▸ **INSTRUCTIONS TO FOLLOW**:
Return each line in the records below that includes "down".

[Collected data entries]
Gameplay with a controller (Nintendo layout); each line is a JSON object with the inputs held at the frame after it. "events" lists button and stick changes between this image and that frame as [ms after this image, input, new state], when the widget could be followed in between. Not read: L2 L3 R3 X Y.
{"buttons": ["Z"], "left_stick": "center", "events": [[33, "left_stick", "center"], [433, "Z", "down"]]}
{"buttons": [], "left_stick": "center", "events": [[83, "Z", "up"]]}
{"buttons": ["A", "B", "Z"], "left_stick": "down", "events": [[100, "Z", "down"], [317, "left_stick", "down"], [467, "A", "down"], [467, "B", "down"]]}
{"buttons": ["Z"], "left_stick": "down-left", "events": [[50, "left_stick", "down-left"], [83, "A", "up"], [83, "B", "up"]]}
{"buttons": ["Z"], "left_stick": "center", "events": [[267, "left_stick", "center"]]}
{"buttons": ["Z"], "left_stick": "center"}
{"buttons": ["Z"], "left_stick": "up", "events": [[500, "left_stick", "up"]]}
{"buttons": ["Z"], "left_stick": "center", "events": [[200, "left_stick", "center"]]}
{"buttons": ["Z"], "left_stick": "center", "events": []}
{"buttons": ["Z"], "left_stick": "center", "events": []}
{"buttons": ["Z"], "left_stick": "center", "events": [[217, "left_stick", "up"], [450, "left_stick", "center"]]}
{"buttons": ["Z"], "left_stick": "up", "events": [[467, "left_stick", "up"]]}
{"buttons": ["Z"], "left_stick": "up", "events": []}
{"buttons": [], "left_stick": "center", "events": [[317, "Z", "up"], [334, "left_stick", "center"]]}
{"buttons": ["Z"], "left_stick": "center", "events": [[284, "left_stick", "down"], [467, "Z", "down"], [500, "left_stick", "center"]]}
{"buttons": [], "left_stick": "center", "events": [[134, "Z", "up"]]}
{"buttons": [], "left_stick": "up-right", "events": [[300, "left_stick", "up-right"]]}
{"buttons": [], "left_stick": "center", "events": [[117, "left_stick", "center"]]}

▸ **EXERCISE ANSWER**:
{"buttons": ["Z"], "left_stick": "center", "events": [[33, "left_stick", "center"], [433, "Z", "down"]]}
{"buttons": ["A", "B", "Z"], "left_stick": "down", "events": [[100, "Z", "down"], [317, "left_stick", "down"], [467, "A", "down"], [467, "B", "down"]]}
{"buttons": ["Z"], "left_stick": "down-left", "events": [[50, "left_stick", "down-left"], [83, "A", "up"], [83, "B", "up"]]}
{"buttons": ["Z"], "left_stick": "center", "events": [[284, "left_stick", "down"], [467, "Z", "down"], [500, "left_stick", "center"]]}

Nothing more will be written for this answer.